The nearly 40-percent reduction in charges also indicates the three will be prosecuted at the same time. There was talk that prosecutors would attempt to split the defendants to have two or even three separate trials.

The reductions of criminal counts and the eliminations of paragraphs in the charge of engaging in a pattern of corrupt activity were done after an order last month from Judge Janet R. Burnside of Cuyahoga County Common Pleas Court, who is overseeing the case.

She ordered that work be done by today’s pretrial hearing, though she didn’t specify how many counts were to be cut.

Judge Burnside could act on the motion to amend the indictment as soon as today. Also, she is expected to work out a schedule today with attorneys on both sides for the trial that’s to start March 1.

In Thursday’s motion, Dan Kasaris, a senior assistant attorney general and the case’s lead prosecutor, seeks to dismiss a catch-all conspiracy count against the three. A second conspiracy charge against them remains.

In individual counts, prosecutors seek to dismiss one count each of bribery, theft in office, perjury, as well as three counts of tampering with records, and two counts of unlawful interest by a public official or employee in McNally’s case.

Prosecutors also asked the judge to dismiss two counts each of tampering with records and perjury against Sciortino, and 15 counts of tampering with records against Yavorcik.

Yavorcik saw the largest reduction in charges going from 27 to 11. The tampering with records in the indictment against Yavorcik were for purportedly filing false campaign finance reports from October 2008 to January 2014. The two tampering charges that remain are related to his 2008 pre-general- election report.

The indictment accuses the three of being part of a criminal enterprise to stop or impede the relocation of a county agency from a building owned by a Cafaro Co. subsidiary to Oakhill Renaissance Place, the former Forum Health Southside Medical Center owned by the county. The indictment accuses the three of benefiting from being involved in the alleged enterprise. They have pleaded not guilty.

Mark Lavelle, Yavorcik’s attorney, said reduction in charges isn’t a surprise but declined to comment further.

Lynn Maro, McNally’s attorney, and John B. Juhasz, Sciortino’s attorney, couldn’t be reached Thursday by The Vindicator to comment.

The motion to amend the indictment removes John Doe No. 3 and John Doe No. 4 – court documents show them to be ex-Youngstown Mayor George M. McKelvey and Michael Morley, former Mahoning County Democratic Party chairman, respectively – as members of the criminal enterprise.

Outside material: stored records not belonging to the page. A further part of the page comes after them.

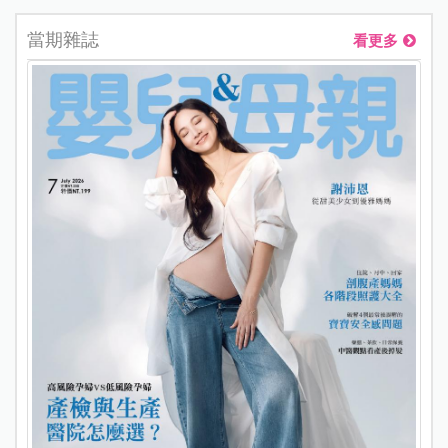
當期雜誌
看更多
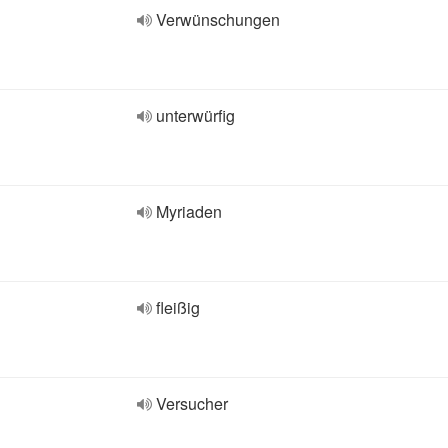
Verwünschungen
unterwürfig
Myriaden
fleißig
Versucher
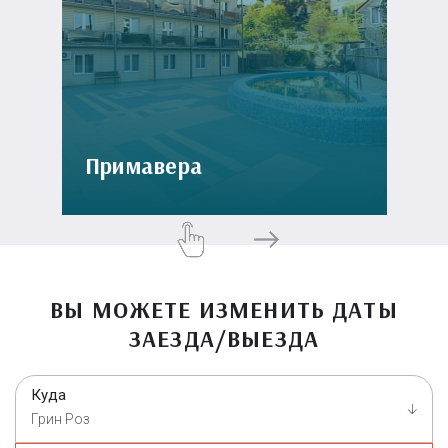
Примавера
ВЫ МОЖЕТЕ ИЗМЕНИТЬ ДАТЫ
ЗАЕЗДА/ВЫЕЗДА
Куда
Грин Роз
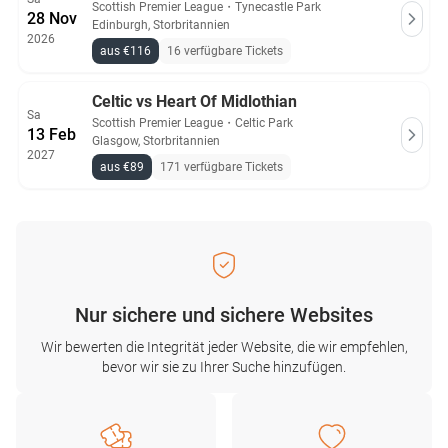
Scottish Premier League
・
Tynecastle Park
28 Nov
Edinburgh, Storbritannien
2026
aus €116
16 verfügbare Tickets
Celtic vs Heart Of Midlothian
Sa
Scottish Premier League
・
Celtic Park
13 Feb
Glasgow, Storbritannien
2027
aus €89
171 verfügbare Tickets
Nur sichere und sichere Websites
Wir bewerten die Integrität jeder Website, die wir empfehlen,
bevor wir sie zu Ihrer Suche hinzufügen.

Both are on the prosecutors’ potential witness list.

The amendment also eliminates numerous allegations against John Zachariah, who served as director of Mahoning County Job and Family Services when the agency relocated from Garland Plaza, owned by the Cafaro subsidiary, to Oakhill.

The indictment had accused him of accepting $30,000 from Businessman 1 – identified in court documents as Anthony Cafaro Sr., the former head of his family-owned real-estate business – and the Cafaro Co. for legal services as well as tampering with records to stop the relocation.

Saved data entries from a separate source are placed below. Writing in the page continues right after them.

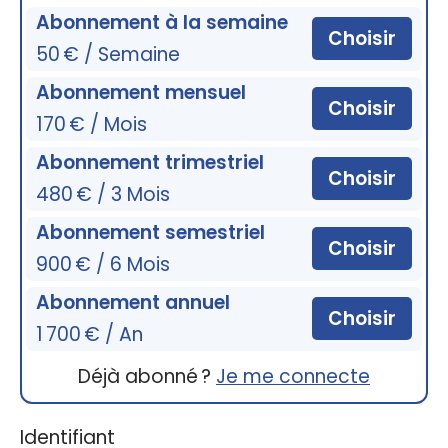
Abonnement à la semaine
Choisir
50 € / Semaine
Abonnement mensuel
Choisir
170 € / Mois
Abonnement trimestriel
Choisir
480 € / 3 Mois
Abonnement semestriel
Choisir
900 € / 6 Mois
Abonnement annuel
Choisir
1 700 € / An
Déjà abonné ?
Je me connecte
Identifiant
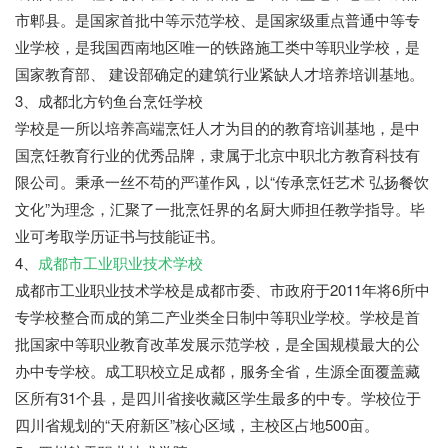
市郫县。是国家首批中等示范学校、是国家级重点普通中等专
业学校，是我国西南地区唯一的铁路施工类中等职业学校，是
国家教育部、 建设部确定的建筑行业紧缺人才培养培训基地。
3、成都北方钓鱼台烹饪学校
学校是一所以培养高端烹饪人才为目的的教育培训基地，是中
国烹饪教育行业的优秀品牌，隶属于北京中职北方教育科技有
限公司。秉承一丝不苟的严谨作风，以“传承烹饪艺术 弘扬餐饮
文化”为理念，汇聚了一批烹饪界的名厨大师担任教学指导。毕
业可考取学历证书与技能证书。
4、
成都市工业职业技术学校
成都市工业职业技术学校是成都市委、市政府于2011年将6所中
专学校整合而成的第二产业类全日制中等职业学校。学校是首
批国家中等职业教育改革发展示范学校，是全国规模最大的公
办中专学校。成工职校立足成都，服务全省，生源全面覆盖藏
区所有31个县，是四川省接收藏区学生最多的中专。学校位于
四川省规划的“天府新区”核心区域，主校区占地500亩。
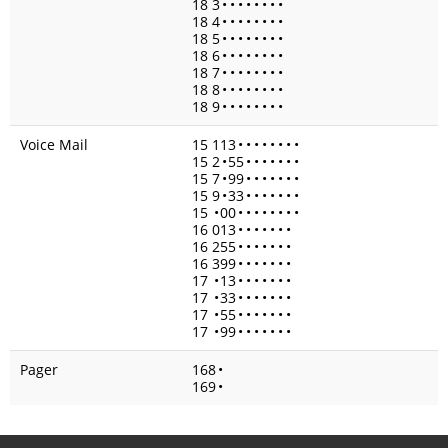
18 3
•
•
•
•
•
•
•
•
18 4
•
•
•
•
•
•
•
•
18 5
•
•
•
•
•
•
•
•
18 6
•
•
•
•
•
•
•
•
18 7
•
•
•
•
•
•
•
•
18 8
•
•
•
•
•
•
•
•
18 9
•
•
•
•
•
•
•
•
Voice Mail
15 113
•
•
•
•
•
•
•
•
15 2
•
55
•
•
•
•
•
•
•
15 7
•
99
•
•
•
•
•
•
•
15 9
•
33
•
•
•
•
•
•
•
15
•
00
•
•
•
•
•
•
•
•
16 013
•
•
•
•
•
•
•
16 255
•
•
•
•
•
•
•
16 399
•
•
•
•
•
•
•
17
•
13
•
•
•
•
•
•
•
17
•
33
•
•
•
•
•
•
•
17
•
55
•
•
•
•
•
•
•
17
•
99
•
•
•
•
•
•
•
Pager
168
•
169
•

All that remains is an accusation that Zachariah perjured himself or made false statements.

The statute of limitations to prosecute Zachariah expired. He is also on the prosecutors’ potential witness list.

Also removed from the indictment are accusations that members of the criminal enterprise engaged in “racketeering activity.”

Meanwhile, Juhasz and Maro filed a motion Thursday to again dismiss the charges against their clients, Sciortino and McNally, respectively.

This motion contends the special prosecutor in the first Oakhill trial – that case was filed in July 2010 and dismissed 12 months later with the right to indict again – didn’t have the authority to have the attorney general and Cuyahoga County prosecutor offices take over the case.

That authority rests with the Mahoning County Common Pleas Court, and no judge ever authorized the appointment of additional special prosecutors, they wrote in the motion to dismiss.

At least three other attempts by attorneys for the defendants to have the case dismissed on other grounds have been rejected by Judge Burnside.